## START
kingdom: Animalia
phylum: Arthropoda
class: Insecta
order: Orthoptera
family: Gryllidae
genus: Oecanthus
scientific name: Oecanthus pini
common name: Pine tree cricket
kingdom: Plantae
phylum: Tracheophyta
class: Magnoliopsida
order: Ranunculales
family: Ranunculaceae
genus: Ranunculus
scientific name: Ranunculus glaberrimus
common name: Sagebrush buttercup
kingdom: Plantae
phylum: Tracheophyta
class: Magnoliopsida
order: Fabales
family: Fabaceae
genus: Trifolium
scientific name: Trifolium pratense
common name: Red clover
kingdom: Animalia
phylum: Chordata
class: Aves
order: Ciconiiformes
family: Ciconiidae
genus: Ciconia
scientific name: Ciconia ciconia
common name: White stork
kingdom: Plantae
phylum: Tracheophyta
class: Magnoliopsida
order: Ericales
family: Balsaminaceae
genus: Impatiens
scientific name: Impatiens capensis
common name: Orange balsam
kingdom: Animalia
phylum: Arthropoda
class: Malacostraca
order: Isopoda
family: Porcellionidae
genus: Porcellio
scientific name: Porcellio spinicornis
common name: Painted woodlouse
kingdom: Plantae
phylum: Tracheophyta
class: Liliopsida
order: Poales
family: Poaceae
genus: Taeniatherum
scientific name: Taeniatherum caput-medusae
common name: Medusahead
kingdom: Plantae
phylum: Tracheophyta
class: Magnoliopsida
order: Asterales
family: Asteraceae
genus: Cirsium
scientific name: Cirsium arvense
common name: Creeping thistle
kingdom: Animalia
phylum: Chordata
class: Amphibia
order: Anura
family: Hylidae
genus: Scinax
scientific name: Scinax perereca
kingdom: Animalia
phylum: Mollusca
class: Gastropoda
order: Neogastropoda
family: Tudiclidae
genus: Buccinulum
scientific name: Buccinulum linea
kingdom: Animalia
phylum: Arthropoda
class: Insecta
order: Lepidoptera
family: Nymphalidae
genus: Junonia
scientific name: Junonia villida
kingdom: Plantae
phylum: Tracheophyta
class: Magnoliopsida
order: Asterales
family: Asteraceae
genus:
## END
§ **What needs to be done**
Arrange the lines of the records above, from the very first line through the line containing "scientific name: Junonia villida" inclusive, as a JSON list of strings with one string per line. Leave out any blank lines.

§ **The completed task**
[
  "kingdom: Animalia",
  "phylum: Arthropoda",
  "class: Insecta",
  "order: Orthoptera",
  "family: Gryllidae",
  "genus: Oecanthus",
  "scientific name: Oecanthus pini",
  "common name: Pine tree cricket",
  "kingdom: Plantae",
  "phylum: Tracheophyta",
  "class: Magnoliopsida",
  "order: Ranunculales",
  "family: Ranunculaceae",
  "genus: Ranunculus",
  "scientific name: Ranunculus glaberrimus",
  "common name: Sagebrush buttercup",
  "kingdom: Plantae",
  "phylum: Tracheophyta",
  "class: Magnoliopsida",
  "order: Fabales",
  "family: Fabaceae",
  "genus: Trifolium",
  "scientific name: Trifolium pratense",
  "common name: Red clover",
  "kingdom: Animalia",
  "phylum: Chordata",
  "class: Aves",
  "order: Ciconiiformes",
  "family: Ciconiidae",
  "genus: Ciconia",
  "scientific name: Ciconia ciconia",
  "common name: White stork",
  "kingdom: Plantae",
  "phylum: Tracheophyta",
  "class: Magnoliopsida",
  "order: Ericales",
  "family: Balsaminaceae",
  "genus: Impatiens",
  "scientific name: Impatiens capensis",
  "common name: Orange balsam",
  "kingdom: Animalia",
  "phylum: Arthropoda",
  "class: Malacostraca",
  "order: Isopoda",
  "family: Porcellionidae",
  "genus: Porcellio",
  "scientific name: Porcellio spinicornis",
  "common name: Painted woodlouse",
  "kingdom: Plantae",
  "phylum: Tracheophyta",
  "class: Liliopsida",
  "order: Poales",
  "family: Poaceae",
  "genus: Taeniatherum",
  "scientific name: Taeniatherum caput-medusae",
  "common name: Medusahead",
  "kingdom: Plantae",
  "phylum: Tracheophyta",
  "class: Magnoliopsida",
  "order: Asterales",
  "family: Asteraceae",
  "genus: Cirsium",
  "scientific name: Cirsium arvense",
  "common name: Creeping thistle",
  "kingdom: Animalia",
  "phylum: Chordata",
  "class: Amphibia",
  "order: Anura",
  "family: Hylidae",
  "genus: Scinax",
  "scientific name: Scinax perereca",
  "kingdom: Animalia",
  "phylum: Mollusca",
  "class: Gastropoda",
  "order: Neogastropoda",
  "family: Tudiclidae",
  "genus: Buccinulum",
  "scientific name: Buccinulum linea",
  "kingdom: Animalia",
  "phylum: Arthropoda",
  "class: Insecta",
  "order: Lepidoptera",
  "family: Nymphalidae",
  "genus: Junonia",
  "scientific name: Junonia villida"
]